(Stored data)
/---

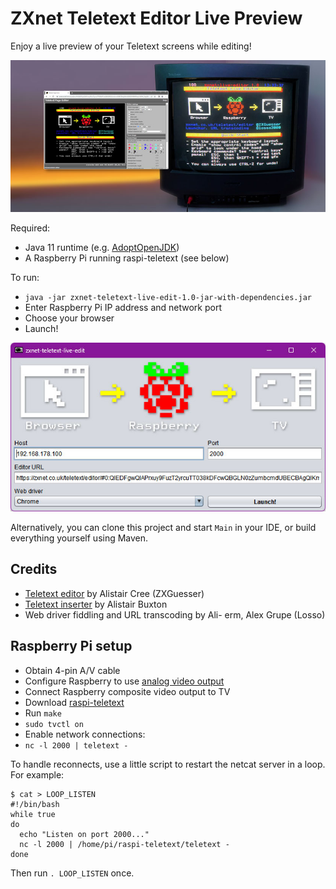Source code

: # ZXnet Teletext Editor Live Preview

Enjoy a live preview of your Teletext screens while editing!

![Logo](headerlogo.jpg)

Required:

* Java 11 runtime (e.g. [AdoptOpenJDK](https://adoptopenjdk.net/))
* A Raspberry Pi running raspi-teletext (see below)

To run:

* `java -jar zxnet-teletext-live-edit-1.0-jar-with-dependencies.jar`
* Enter Raspberry Pi IP address and network port
* Choose your browser
* Launch!

![Launch dialog](launch.jpg)

Alternatively, you can clone this project and start `Main` in your IDE, or build
everything yourself using Maven.

## Credits

* [Teletext editor](https://zxnet.co.uk/teletext/editor/) by Alistair Cree (ZXGuesser)
* [Teletext inserter](https://github.com/ali1234/raspi-teletext) by Alistair Buxton
* Web driver fiddling and URL transcoding by Ali- erm, Alex Grupe (Losso)

## Raspberry Pi setup

* Obtain 4-pin A/V cable
* Configure Raspberry to use [analog video output](https://mlagerberg.gitbooks.io/raspberry-pi/content/3.5-analog-video-output.html)
* Connect Raspberry composite video output to TV
* Download [raspi-teletext](https://github.com/ali1234/raspi-teletext)
* Run `make`
* `sudo tvctl on`
* Enable network connections:
* `nc -l 2000 | teletext -`

To handle reconnects, use a little script to restart the netcat server in a loop. For example:

    $ cat > LOOP_LISTEN
    #!/bin/bash
    while true
    do
      echo "Listen on port 2000..."
      nc -l 2000 | /home/pi/raspi-teletext/teletext -
    done

Then run `. LOOP_LISTEN` once.
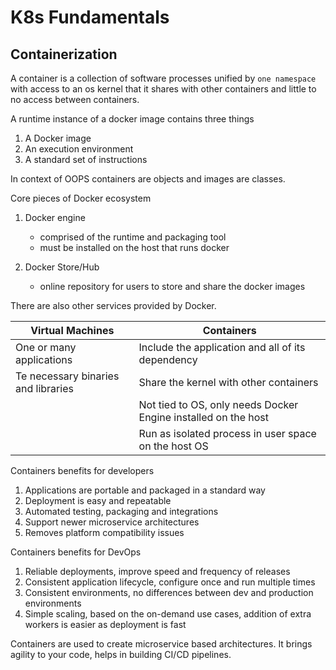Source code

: # K8s Fundamentals

## Containerization

A container is a collection of software processes unified by `one namespace` with access to an os kernel that it shares with other containers and little to no access between containers.

A runtime instance of a docker image contains three things

1. A Docker image
2. An execution environment
3. A standard set of instructions

In context of OOPS containers are objects and images are classes.

Core pieces of Docker ecosystem

1. Docker engine

   - comprised of the runtime and packaging tool
   - must be installed on the host that runs docker

2. Docker Store/Hub

   - online repository for users to store and share the docker images

There are also other services provided by Docker.

| Virtual Machines                    | Containers                                                     |
| ----------------------------------- | -------------------------------------------------------------- |
| One or many applications            | Include the application and all of its dependency              |
| Te necessary binaries and libraries | Share the kernel with other containers                         |
|                                     | Not tied to OS, only needs Docker Engine installed on the host |
|                                     | Run as isolated process in user space on the host OS           |

Containers benefits for developers

1. Applications are portable and packaged in a standard way
2. Deployment is easy and repeatable
3. Automated testing, packaging and integrations
4. Support newer microservice architectures
5. Removes platform compatibility issues

Containers benefits for DevOps

1. Reliable deployments, improve speed and frequency of releases
2. Consistent application lifecycle, configure once and run multiple times
3. Consistent environments, no differences between dev and production environments
4. Simple scaling, based on the on-demand use cases, addition of extra workers is easier as deployment is fast

Containers are used to create microservice based architectures. It brings agility to your code, helps in building CI/CD pipelines.
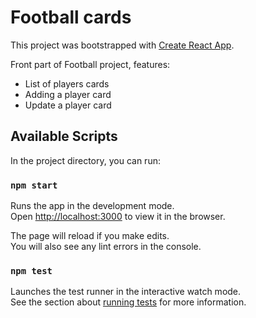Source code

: # Football cards

This project was bootstrapped with [Create React App](https://github.com/facebook/create-react-app).

Front part of Football project, features:
* List of players cards
* Adding a player card
* Update a player card

## Available Scripts

In the project directory, you can run:

### `npm start`

Runs the app in the development mode.\
Open [http://localhost:3000](http://localhost:3000) to view it in the browser.

The page will reload if you make edits.\
You will also see any lint errors in the console.

### `npm test`

Launches the test runner in the interactive watch mode.\
See the section about [running tests](https://facebook.github.io/create-react-app/docs/running-tests) for more information.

\---

• _Activity_: Whenever a line above includes "other", copy it in full.

• _Answer for this exercise_:
A container is a collection of software processes unified by `one namespace` with access to an os kernel that it shares with other containers and little to no access between containers.
There are also other services provided by Docker.
| Te necessary binaries and libraries | Share the kernel with other containers                         |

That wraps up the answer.